'Smart factory' honeypot attracts two ransomware attacks, fraudsters, corporate espionage - and other security researchers

Trend Micro honeypot indicates that bread-and-butter security measures will deter most attackers

A ‘smart factory' honeypot set-up by Trend Micro attracted crypto-miners and two ransomware attacks - although it took more than a month before the attacks commenced.

However, once the sub-par security of the supposed factory was discovered, the attacks multiplied, and even attracted the attention of security researchers, albeit only after several months.

The company established the honeypot in May last year, modelled on two similar operations it conducted in 2013 and 2015. These had followed on from the Stuxnet worm, which was first uncovered in 2010 targeting supervisory control and data acquisition (SCADA) systems running Windows and Siemens Step7 engineering software.

And, because hackers have grown wise to wasting their time over honeypots, Trend Micro went to some trouble to create a convincing facade - setting up phone systems, an online profile for the company replete with staff biographies, and negotiating with ransomware attackers when they struck. The company also used genuine industrial control system hardware from Siemens, Allen-Bradley and Omron for authenticity.

In addition to a research paper [PDF], Trend Micro also presented the results of the experiment at the S4 industrial security event earlier this week.

"Trend Micro decided to pose as a small industrial prototyping ‘boutique' consultancy working on sensitive projects for highly specialised customers," wrote Ian Heritage in a blog posting.

He continued: "To add authenticity to the honeypot, the research team used real Industrial Control System (ICS) hardware and a mix of physical hosts and VMs. Several programmable logic controllers (PLCs), human machine interfaces (HMIs), separate robotic and engineering workstations and a file server completed the picture.

"To lure attackers, specific ports were left open without passwords to enable services such as VNC, and information was posted to Pastebin to make the fake company easier to find."
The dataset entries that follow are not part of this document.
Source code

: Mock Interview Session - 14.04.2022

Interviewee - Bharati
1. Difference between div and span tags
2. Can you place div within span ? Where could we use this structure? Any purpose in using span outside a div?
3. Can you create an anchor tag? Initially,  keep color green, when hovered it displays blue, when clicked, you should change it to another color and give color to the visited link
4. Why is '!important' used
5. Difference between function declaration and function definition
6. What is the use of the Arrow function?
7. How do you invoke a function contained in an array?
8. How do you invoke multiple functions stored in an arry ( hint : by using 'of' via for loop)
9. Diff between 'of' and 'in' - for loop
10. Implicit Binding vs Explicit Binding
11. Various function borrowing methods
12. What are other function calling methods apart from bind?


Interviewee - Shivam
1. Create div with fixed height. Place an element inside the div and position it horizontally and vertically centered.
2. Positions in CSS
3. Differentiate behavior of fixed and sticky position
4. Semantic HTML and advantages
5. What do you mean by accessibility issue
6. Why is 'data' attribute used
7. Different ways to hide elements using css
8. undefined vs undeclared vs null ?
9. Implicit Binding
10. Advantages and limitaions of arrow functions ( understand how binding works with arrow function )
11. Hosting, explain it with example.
However, rather than being targeted by fiendishly clever attackers, adds Heritage, the attacks were somewhat mundane, "but still enough to cause especially smaller organisations some significant problems".

He continued: "It is clear that best practice security measures do work. Even the most basic security measures we had in place initially kept attackers from attempting to infiltrate the honeypot. It was only when we opened up the VNC port, for example, that it was infected with cryptocurrency malware.

"We'd therefore urge IT security bosses managing smart factory environments to ensure they follow industry advice: by limiting the number of ports they open and following strict access control policies according to least privilege."

The findings don't auger well for organisations that have fallen victim to serious ransomware or Magecart attacks in recent years, such as Travelex and British Airways.

It took more than a month before the first attack showed up, but several followed after a VNC service was opened. This was a Monero-mining operation using a remote access Trojan, with the attacker returning a week later to install further malware.

Another threat actor at the beginning of August came in via VNC and enabled RDP on the Windows firewall. In the same month, more reconnaissance attacks were detected. Also in August, the honeypot appeared on security researchers' radars, with one posting a tweet intended to warn the company of the vulnerabilities it was exhibiting.

In October, the first ransomware turns up, with an attacker downloading a compressed file containing the Phobos ransomware. In November, meanwhile, another ransomware attack was attempted, while a white-hat hacker left behind a message advising the organisation that port 5901 was open and that it should set a password for VNC.

"During the research period, it became apparent that there was increasing activity on the honeypot, with higher levels of interactions from day to day. [But] for our honeypot to garner this kind of attention, we practically had to do everything wrong when it came to our faux company's general security stance.

"However, for many small businesses with no IT or security staff, such a situation is not uncommon," the company concluded.